Given request -
Format every line of the items below as a JSON list of strings, one string per line, and leave out the blank lines.

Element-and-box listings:
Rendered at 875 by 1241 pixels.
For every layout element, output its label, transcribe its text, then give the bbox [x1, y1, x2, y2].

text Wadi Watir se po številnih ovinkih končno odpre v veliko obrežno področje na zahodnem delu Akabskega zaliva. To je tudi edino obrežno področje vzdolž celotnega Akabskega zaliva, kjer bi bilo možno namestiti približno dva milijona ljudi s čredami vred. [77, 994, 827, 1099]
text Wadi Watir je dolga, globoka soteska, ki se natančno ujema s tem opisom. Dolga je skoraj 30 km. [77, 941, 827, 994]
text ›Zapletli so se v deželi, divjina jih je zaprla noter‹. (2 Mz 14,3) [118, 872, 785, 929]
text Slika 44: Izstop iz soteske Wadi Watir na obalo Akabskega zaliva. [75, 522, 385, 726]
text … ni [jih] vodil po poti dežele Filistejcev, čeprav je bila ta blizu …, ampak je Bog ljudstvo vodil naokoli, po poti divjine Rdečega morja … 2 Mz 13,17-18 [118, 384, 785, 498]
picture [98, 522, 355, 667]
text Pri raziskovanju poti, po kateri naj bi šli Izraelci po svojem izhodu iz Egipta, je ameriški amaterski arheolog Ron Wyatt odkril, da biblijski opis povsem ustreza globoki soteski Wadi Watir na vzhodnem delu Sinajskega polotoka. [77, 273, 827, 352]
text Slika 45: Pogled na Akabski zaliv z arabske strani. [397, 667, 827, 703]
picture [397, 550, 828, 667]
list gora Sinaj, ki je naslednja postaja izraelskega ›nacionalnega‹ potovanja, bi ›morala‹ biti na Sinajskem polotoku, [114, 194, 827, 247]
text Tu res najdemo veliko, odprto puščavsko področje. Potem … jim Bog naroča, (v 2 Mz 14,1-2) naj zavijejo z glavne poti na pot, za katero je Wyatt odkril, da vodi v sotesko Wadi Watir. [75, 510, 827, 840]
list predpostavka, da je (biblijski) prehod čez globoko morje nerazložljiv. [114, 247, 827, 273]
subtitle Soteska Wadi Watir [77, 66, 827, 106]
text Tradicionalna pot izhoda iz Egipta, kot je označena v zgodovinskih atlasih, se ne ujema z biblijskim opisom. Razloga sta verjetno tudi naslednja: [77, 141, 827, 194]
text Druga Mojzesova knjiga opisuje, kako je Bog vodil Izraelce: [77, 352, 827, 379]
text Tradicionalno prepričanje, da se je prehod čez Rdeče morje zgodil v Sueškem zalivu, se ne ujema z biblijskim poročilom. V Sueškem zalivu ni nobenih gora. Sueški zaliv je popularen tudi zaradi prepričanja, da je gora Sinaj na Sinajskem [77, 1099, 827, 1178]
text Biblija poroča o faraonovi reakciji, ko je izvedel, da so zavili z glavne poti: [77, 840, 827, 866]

Complete response -
[
  "Rendered at 875 by 1241 pixels.",
  "For every layout element, output its label, transcribe its text, then give the bbox [x1, y1, x2, y2].",
  "text Wadi Watir se po številnih ovinkih končno odpre v veliko obrežno področje na zahodnem delu Akabskega zaliva. To je tudi edino obrežno področje vzdolž celotnega Akabskega zaliva, kjer bi bilo možno namestiti približno dva milijona ljudi s čredami vred. [77, 994, 827, 1099]",
  "text Wadi Watir je dolga, globoka soteska, ki se natančno ujema s tem opisom. Dolga je skoraj 30 km. [77, 941, 827, 994]",
  "text ›Zapletli so se v deželi, divjina jih je zaprla noter‹. (2 Mz 14,3) [118, 872, 785, 929]",
  "text Slika 44: Izstop iz soteske Wadi Watir na obalo Akabskega zaliva. [75, 522, 385, 726]",
  "text … ni [jih] vodil po poti dežele Filistejcev, čeprav je bila ta blizu …, ampak je Bog ljudstvo vodil naokoli, po poti divjine Rdečega morja … 2 Mz 13,17-18 [118, 384, 785, 498]",
  "picture [98, 522, 355, 667]",
  "text Pri raziskovanju poti, po kateri naj bi šli Izraelci po svojem izhodu iz Egipta, je ameriški amaterski arheolog Ron Wyatt odkril, da biblijski opis povsem ustreza globoki soteski Wadi Watir na vzhodnem delu Sinajskega polotoka. [77, 273, 827, 352]",
  "text Slika 45: Pogled na Akabski zaliv z arabske strani. [397, 667, 827, 703]",
  "picture [397, 550, 828, 667]",
  "list gora Sinaj, ki je naslednja postaja izraelskega ›nacionalnega‹ potovanja, bi ›morala‹ biti na Sinajskem polotoku, [114, 194, 827, 247]",
  "text Tu res najdemo veliko, odprto puščavsko področje. Potem … jim Bog naroča, (v 2 Mz 14,1-2) naj zavijejo z glavne poti na pot, za katero je Wyatt odkril, da vodi v sotesko Wadi Watir. [75, 510, 827, 840]",
  "list predpostavka, da je (biblijski) prehod čez globoko morje nerazložljiv. [114, 247, 827, 273]",
  "subtitle Soteska Wadi Watir [77, 66, 827, 106]",
  "text Tradicionalna pot izhoda iz Egipta, kot je označena v zgodovinskih atlasih, se ne ujema z biblijskim opisom. Razloga sta verjetno tudi naslednja: [77, 141, 827, 194]",
  "text Druga Mojzesova knjiga opisuje, kako je Bog vodil Izraelce: [77, 352, 827, 379]",
  "text Tradicionalno prepričanje, da se je prehod čez Rdeče morje zgodil v Sueškem zalivu, se ne ujema z biblijskim poročilom. V Sueškem zalivu ni nobenih gora. Sueški zaliv je popularen tudi zaradi prepričanja, da je gora Sinaj na Sinajskem [77, 1099, 827, 1178]",
  "text Biblija poroča o faraonovi reakciji, ko je izvedel, da so zavili z glavne poti: [77, 840, 827, 866]"
]